### TASK REQUIREMENTS
Please transcribe the text lines of every item below character for character, leaving the pictures out of your answer.

[Saved entries]
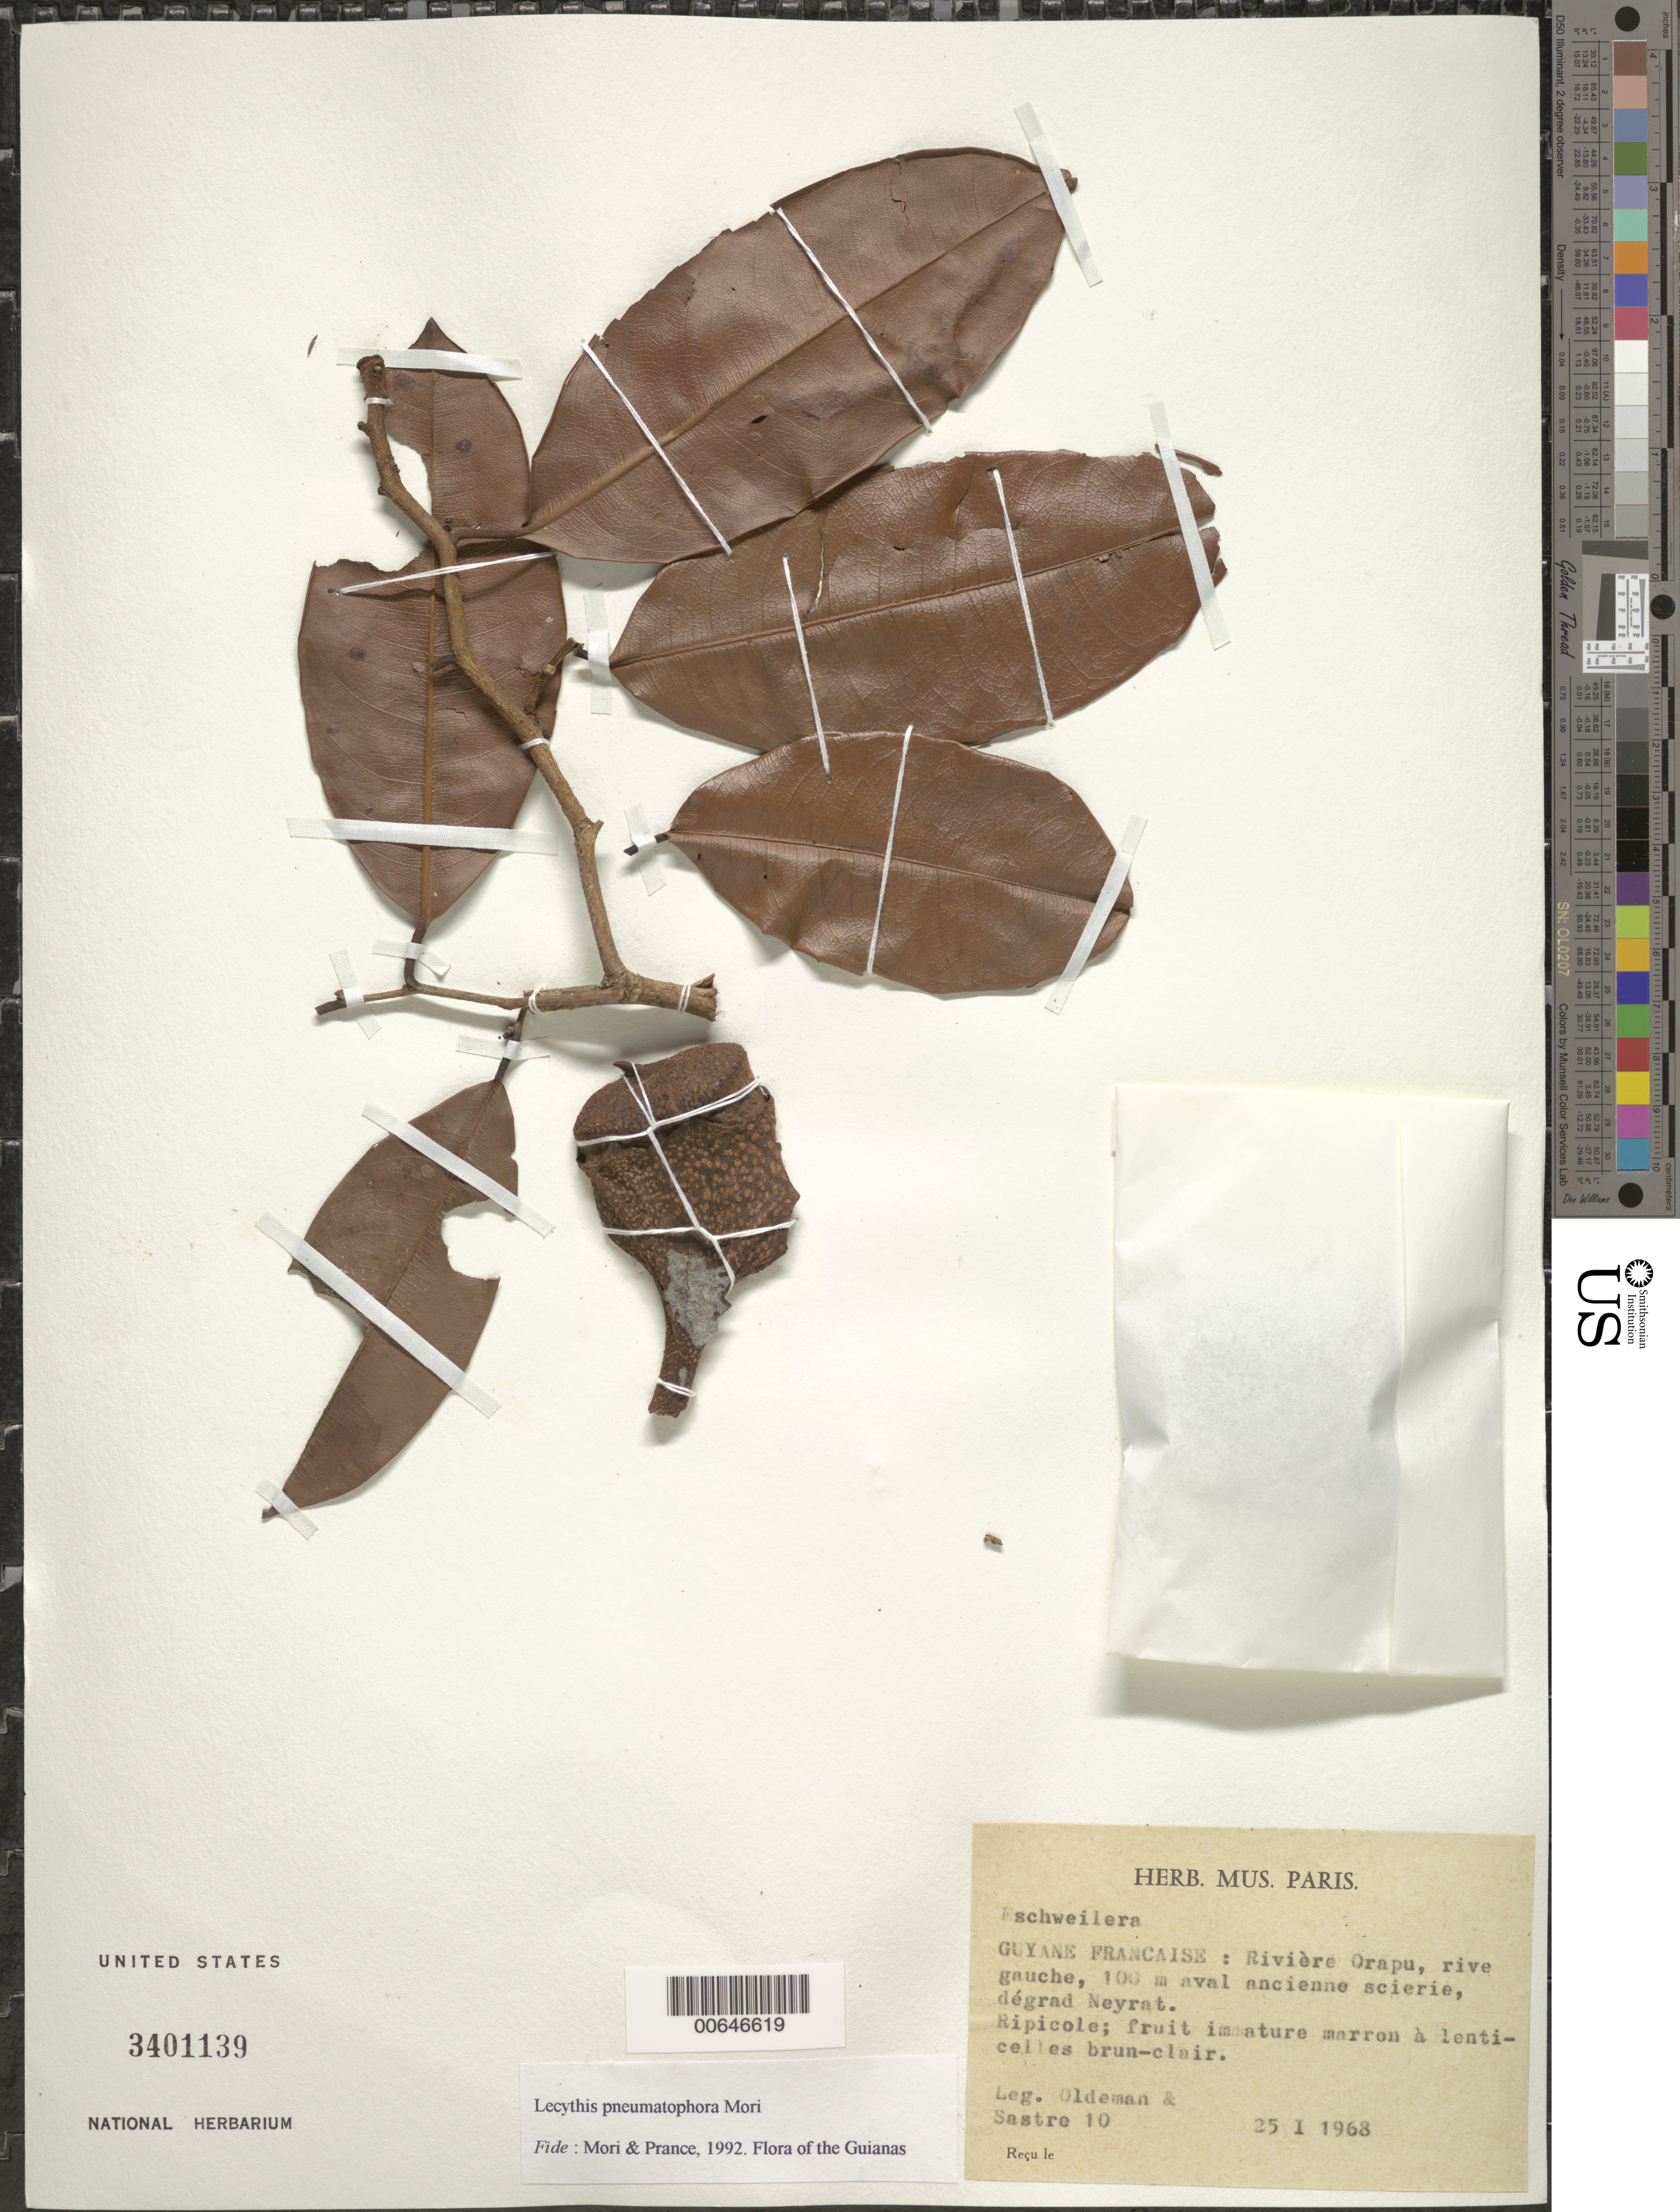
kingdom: Plantae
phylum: Tracheophyta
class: Magnoliopsida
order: Ericales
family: Lecythidaceae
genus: Lecythis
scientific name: Lecythis pneumatophora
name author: S.A. Mori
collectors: R. Oldeman & C. H. L. Sastre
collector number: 10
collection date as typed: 25-Jan-68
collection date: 1968-01-25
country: French Guiana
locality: Rivière Orapu, 100 m aval ancienne scierie, dégrad Neyrat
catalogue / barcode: US 3401139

### TASK OUTPUT
kingdom: Plantae
phylum: Tracheophyta
class: Magnoliopsida
order: Ericales
family: Lecythidaceae
genus: Lecythis
scientific name: Lecythis pneumatophora
name author: S.A. Mori
collectors: R. Oldeman & C. H. L. Sastre
collector number: 10
collection date as typed: 25-Jan-68
collection date: 1968-01-25
country: French Guiana
locality: Rivière Orapu, 100 m aval ancienne scierie, dégrad Neyrat
catalogue / barcode: US 3401139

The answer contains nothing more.